* Selected extract
————————

Stuart Hollings: It’s the horses who are being judged *H&H VIP*

  • Opinion

    Show secretaries who have not yet experienced the curse of the simple cardboard competitors’ numbers, ranging from 1 to 50, need to be aware.

    Some shows no longer give out this particular batch of back numbers when their classes involve a marks system. This is because stewards, working under extreme pressure, have sometimes mistakenly put the competitor’s number on the sheet instead of the designated score.

    I was sceptical at first when given the tip-off, until the following day when it happened in a qualifying class at my summer show. This is one good reason why judges should watch the steward write down their given mark to avoid any unpleasantness if an error is detected later.

    Another is because a steward may have misheard the judge — either on a windy day or because, as is often the case, the mark has been given in a whispered tone to avoid outsiders hearing.

    These scenarios highlight the important responsibilities, not only of the judge but also the steward, in today’s showing competitions.

    Number games

    I’m flabbergasted that some qualifying shows allocate only one back number to the rider instead of each individual horse.

    The equines, not the jockeys, are the ones being judged and therefore should be easily trackable on show day, particularly at qualifiers for the Royal International Horse Show and Horse of the Year Show.

    It may work at riding club level when riders are accumulating points during the season, but imagine if someone like Robert Walker has more than one horse in a class — which one has been shown? Those riders also occasionally show animals for other exhibitors outside their yards.

    Ironically, this is the very reason substitution entries are not allowed in showing, to avoid confusion. I believe “the powers that be” need to curtail this zany back-number practice, which is open to abuse, with immediate effect.

————————

* Data records

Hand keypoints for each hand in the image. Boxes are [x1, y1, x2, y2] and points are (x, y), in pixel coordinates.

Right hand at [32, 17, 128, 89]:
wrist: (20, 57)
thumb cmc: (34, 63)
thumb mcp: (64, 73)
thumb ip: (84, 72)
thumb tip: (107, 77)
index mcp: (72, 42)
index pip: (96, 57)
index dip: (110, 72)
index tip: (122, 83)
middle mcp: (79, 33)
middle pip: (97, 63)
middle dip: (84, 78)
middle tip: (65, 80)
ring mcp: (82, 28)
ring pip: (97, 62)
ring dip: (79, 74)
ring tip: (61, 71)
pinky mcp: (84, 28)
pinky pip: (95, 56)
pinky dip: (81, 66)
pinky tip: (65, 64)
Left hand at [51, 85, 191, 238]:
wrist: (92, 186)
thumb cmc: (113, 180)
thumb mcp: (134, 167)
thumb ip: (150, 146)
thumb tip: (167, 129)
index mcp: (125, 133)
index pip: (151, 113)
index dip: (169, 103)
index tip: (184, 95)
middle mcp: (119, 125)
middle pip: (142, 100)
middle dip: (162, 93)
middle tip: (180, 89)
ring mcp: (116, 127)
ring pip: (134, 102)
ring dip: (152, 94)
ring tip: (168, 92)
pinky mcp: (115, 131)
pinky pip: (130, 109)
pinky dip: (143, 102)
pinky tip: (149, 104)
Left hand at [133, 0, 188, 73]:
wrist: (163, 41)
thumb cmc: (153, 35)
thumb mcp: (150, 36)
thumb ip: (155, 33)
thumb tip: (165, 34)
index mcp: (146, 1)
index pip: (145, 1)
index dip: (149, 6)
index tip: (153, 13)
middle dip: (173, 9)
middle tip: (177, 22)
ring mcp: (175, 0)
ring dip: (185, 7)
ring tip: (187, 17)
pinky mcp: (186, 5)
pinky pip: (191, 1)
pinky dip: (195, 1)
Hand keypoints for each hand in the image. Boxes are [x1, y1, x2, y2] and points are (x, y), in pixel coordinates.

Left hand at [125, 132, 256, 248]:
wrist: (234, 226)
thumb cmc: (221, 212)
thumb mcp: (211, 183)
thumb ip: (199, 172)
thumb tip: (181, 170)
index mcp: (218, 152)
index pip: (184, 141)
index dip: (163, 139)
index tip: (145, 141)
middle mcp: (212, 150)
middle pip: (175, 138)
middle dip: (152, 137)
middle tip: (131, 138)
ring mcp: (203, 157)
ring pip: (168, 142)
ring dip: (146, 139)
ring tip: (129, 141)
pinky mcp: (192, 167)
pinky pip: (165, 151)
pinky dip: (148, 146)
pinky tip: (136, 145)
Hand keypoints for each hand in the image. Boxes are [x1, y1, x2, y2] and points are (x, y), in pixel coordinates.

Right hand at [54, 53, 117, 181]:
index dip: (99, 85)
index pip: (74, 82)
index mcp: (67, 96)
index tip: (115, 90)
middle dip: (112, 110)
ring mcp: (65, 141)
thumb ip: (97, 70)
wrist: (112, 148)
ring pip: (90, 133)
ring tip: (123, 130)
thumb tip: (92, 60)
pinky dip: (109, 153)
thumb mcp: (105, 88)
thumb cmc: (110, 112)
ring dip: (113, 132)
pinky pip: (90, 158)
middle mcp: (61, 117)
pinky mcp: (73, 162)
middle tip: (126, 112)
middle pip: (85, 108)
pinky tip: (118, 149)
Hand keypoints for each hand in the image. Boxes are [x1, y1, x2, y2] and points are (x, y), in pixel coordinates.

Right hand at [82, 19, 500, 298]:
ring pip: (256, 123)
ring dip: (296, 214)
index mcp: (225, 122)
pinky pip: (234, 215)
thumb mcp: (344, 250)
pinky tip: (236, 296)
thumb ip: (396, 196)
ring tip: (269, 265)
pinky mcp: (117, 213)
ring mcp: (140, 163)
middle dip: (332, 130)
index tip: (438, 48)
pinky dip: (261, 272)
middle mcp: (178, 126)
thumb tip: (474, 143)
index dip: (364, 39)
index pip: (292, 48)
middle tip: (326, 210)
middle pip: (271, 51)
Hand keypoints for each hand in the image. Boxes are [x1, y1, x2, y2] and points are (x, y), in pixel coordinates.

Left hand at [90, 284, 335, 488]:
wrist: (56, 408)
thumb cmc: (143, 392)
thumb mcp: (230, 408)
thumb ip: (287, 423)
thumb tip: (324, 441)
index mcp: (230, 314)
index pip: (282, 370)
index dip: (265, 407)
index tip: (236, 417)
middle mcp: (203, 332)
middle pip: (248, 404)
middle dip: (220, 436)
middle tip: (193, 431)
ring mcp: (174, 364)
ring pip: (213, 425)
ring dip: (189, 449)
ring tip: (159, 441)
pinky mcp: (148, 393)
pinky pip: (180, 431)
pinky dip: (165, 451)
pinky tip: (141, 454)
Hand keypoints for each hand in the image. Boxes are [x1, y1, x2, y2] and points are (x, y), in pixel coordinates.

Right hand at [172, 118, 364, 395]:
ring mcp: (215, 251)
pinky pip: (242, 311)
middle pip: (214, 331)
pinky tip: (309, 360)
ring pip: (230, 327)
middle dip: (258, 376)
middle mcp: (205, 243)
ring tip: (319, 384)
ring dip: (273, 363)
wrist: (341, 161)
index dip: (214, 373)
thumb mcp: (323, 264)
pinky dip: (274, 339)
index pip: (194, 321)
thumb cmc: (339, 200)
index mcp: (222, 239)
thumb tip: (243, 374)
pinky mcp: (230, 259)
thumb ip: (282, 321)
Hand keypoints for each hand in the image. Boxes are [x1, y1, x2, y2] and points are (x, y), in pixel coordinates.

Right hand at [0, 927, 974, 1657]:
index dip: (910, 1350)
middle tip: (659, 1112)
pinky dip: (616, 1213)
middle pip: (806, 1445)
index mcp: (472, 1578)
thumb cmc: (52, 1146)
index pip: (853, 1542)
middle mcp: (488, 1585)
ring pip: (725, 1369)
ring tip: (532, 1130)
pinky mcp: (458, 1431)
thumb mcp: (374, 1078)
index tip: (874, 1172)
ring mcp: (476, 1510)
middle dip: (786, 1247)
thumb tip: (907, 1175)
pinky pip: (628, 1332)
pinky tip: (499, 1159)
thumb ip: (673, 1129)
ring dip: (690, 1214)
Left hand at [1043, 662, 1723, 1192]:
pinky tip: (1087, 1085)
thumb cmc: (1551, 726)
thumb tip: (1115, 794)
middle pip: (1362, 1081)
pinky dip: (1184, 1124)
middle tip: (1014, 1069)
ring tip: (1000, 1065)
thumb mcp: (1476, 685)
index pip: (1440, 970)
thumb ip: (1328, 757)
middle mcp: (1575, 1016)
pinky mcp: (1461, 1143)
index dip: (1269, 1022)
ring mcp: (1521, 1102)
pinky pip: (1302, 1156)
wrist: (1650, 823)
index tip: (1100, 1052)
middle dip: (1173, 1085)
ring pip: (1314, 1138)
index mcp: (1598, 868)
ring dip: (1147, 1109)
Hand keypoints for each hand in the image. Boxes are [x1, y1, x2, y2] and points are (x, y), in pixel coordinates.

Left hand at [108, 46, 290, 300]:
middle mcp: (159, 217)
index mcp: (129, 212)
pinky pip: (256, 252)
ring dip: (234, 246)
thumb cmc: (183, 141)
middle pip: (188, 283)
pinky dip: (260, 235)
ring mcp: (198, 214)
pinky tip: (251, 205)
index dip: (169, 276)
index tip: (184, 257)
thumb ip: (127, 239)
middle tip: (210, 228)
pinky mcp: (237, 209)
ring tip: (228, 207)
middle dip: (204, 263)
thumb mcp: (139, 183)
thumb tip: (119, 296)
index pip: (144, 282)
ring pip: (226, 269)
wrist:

————————

* Task instructions
Reproduce everything from "The equines, not" down to "outside their yards." in the opinion piece on show back numbers.

* Exercise output
The equines, not the jockeys, are the ones being judged and therefore should be easily trackable on show day, particularly at qualifiers for the Royal International Horse Show and Horse of the Year Show.

    It may work at riding club level when riders are accumulating points during the season, but imagine if someone like Robert Walker has more than one horse in a class — which one has been shown? Those riders also occasionally show animals for other exhibitors outside their yards.